Let's break down what these numbers mean:

*   **Terminal States (0 and 15):**
    *   `0.0` at the top-left `(0,0)` and bottom-right `(3,3)` positions. These are your terminal states. Once the agent reaches a terminal state, the episode ends, and no further rewards are accumulated. Hence, their value is 0.

*   **Negative Values:**
    *   All other states have negative values. This is because the `reward` for each step taken in the environment is `-1`. Therefore, the value of a state reflects the expected number of steps it will take, on average, to reach a terminal state from that particular starting state, multiplied by -1.
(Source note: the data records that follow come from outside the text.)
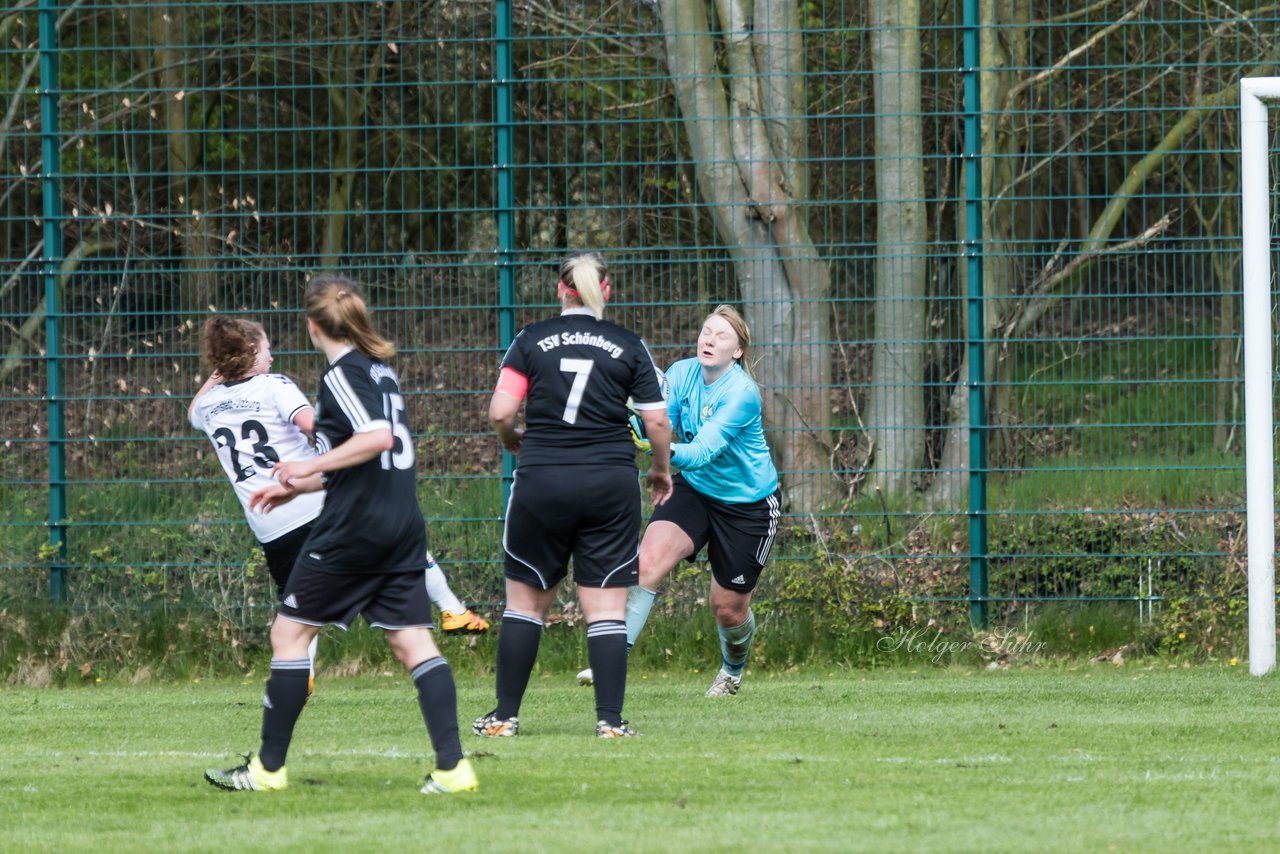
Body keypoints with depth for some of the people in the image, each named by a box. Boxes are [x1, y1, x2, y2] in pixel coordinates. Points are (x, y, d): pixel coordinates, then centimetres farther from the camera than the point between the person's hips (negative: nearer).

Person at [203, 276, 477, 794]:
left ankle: (268, 767, 8)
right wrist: (300, 487, 32)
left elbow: (377, 437, -25)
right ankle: (452, 767, -10)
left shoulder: (342, 373, -9)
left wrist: (311, 466, -18)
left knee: (290, 633, 4)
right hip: (402, 527, 8)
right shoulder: (379, 368, 17)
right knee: (412, 641, 2)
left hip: (353, 529, -8)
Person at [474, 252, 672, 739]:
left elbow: (500, 412, -5)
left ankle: (505, 716, 12)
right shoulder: (629, 346, 3)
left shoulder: (531, 341, 2)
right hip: (611, 484, 0)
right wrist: (660, 470, 19)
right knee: (606, 607, 3)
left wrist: (511, 441, 17)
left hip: (542, 480, 0)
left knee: (526, 600, 10)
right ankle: (610, 719, -3)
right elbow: (657, 422, 2)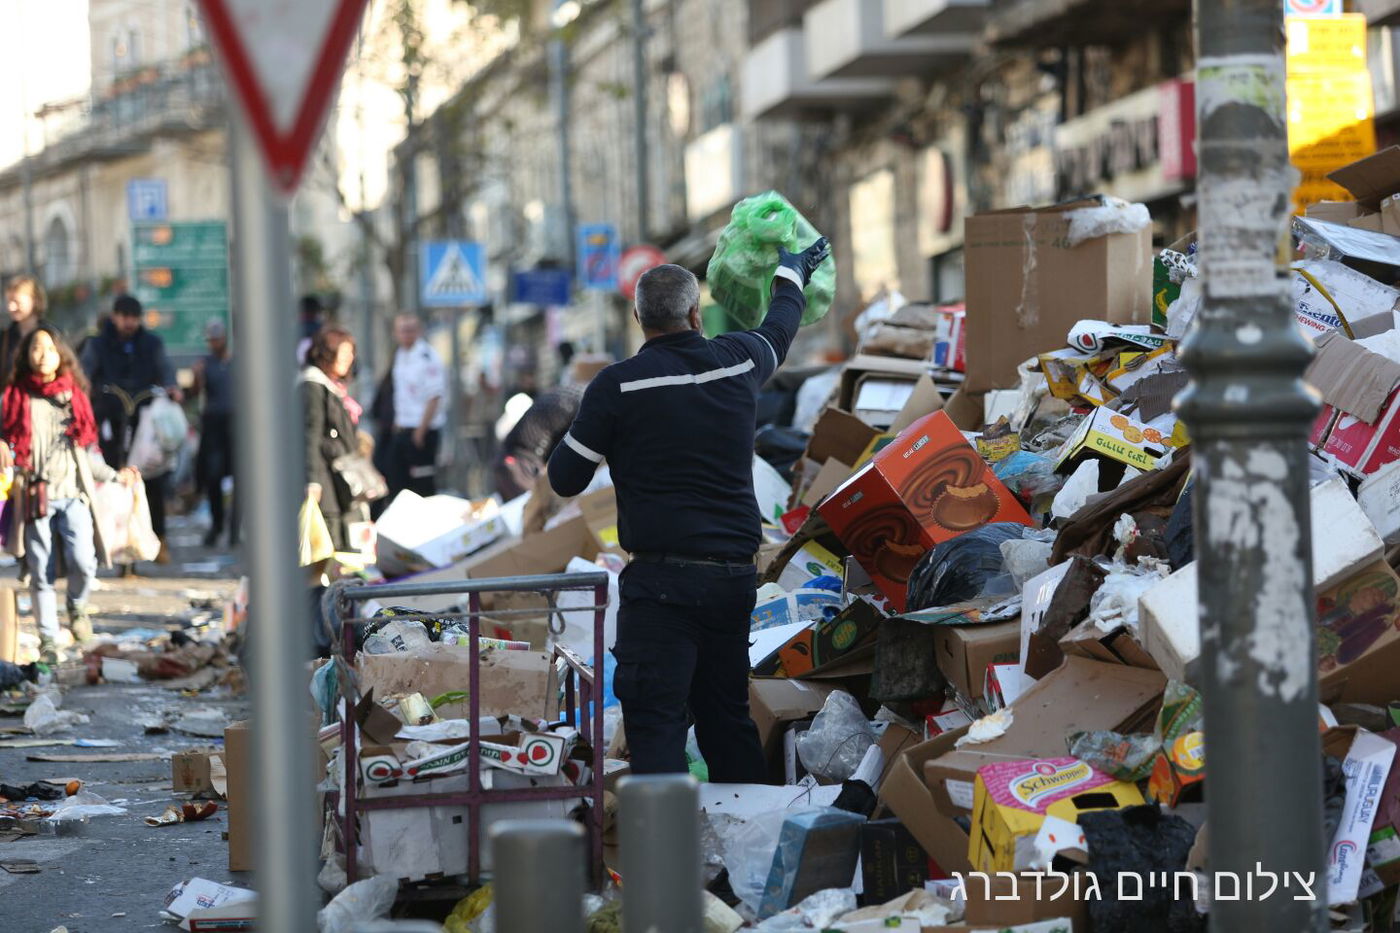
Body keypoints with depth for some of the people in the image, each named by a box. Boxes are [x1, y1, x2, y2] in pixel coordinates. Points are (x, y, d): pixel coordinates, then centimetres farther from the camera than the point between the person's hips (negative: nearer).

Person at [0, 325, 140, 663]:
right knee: (41, 572, -2)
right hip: (35, 495, -1)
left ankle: (77, 605, 16)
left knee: (83, 561, -15)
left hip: (73, 494, 1)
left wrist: (115, 476, 13)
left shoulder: (74, 396, 13)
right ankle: (48, 639, 8)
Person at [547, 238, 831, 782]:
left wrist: (577, 431, 21)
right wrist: (792, 273, 51)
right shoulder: (738, 363, 6)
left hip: (661, 580, -5)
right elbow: (779, 330, 31)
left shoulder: (618, 386, -7)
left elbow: (565, 480, 0)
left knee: (655, 722, -9)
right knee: (728, 718, 16)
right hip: (736, 574, 5)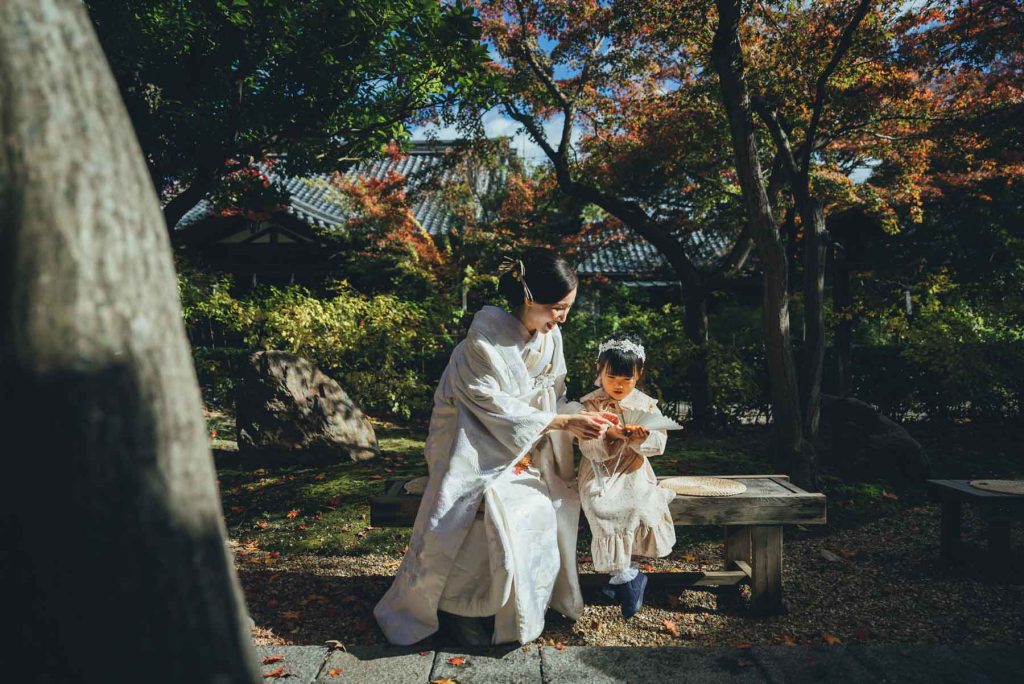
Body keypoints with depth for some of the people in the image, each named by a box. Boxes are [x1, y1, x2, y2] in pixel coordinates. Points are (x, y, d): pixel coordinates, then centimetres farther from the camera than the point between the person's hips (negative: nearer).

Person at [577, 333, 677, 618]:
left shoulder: (646, 405, 6)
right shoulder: (590, 404, 1)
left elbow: (659, 444, -2)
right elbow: (587, 448, -9)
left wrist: (641, 437, -24)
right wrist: (610, 435, -28)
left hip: (633, 470, 1)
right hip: (599, 472, -1)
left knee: (638, 505, -27)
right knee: (603, 507, -29)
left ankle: (619, 572, -6)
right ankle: (626, 575, -14)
*   **Interpretation of Magnitude:**
    *   **Less Negative Values (e.g., -14.4, -13.8):** States closer to a terminal state (like those adjacent to the top-left `0` or bottom-right `15` cells) tend to have less negative values. This indicates that, on average, it takes fewer steps to reach a terminal state from these positions under a random policy.
    *   **More Negative Values (e.g., -22.4, -20.5):** States further away from both terminal states (typically in the middle of the grid, or further along a path that tends to wander) have more negative values. This suggests that it takes a greater number of steps, on average, to reach a terminal state from these positions with a purely random movement strategy.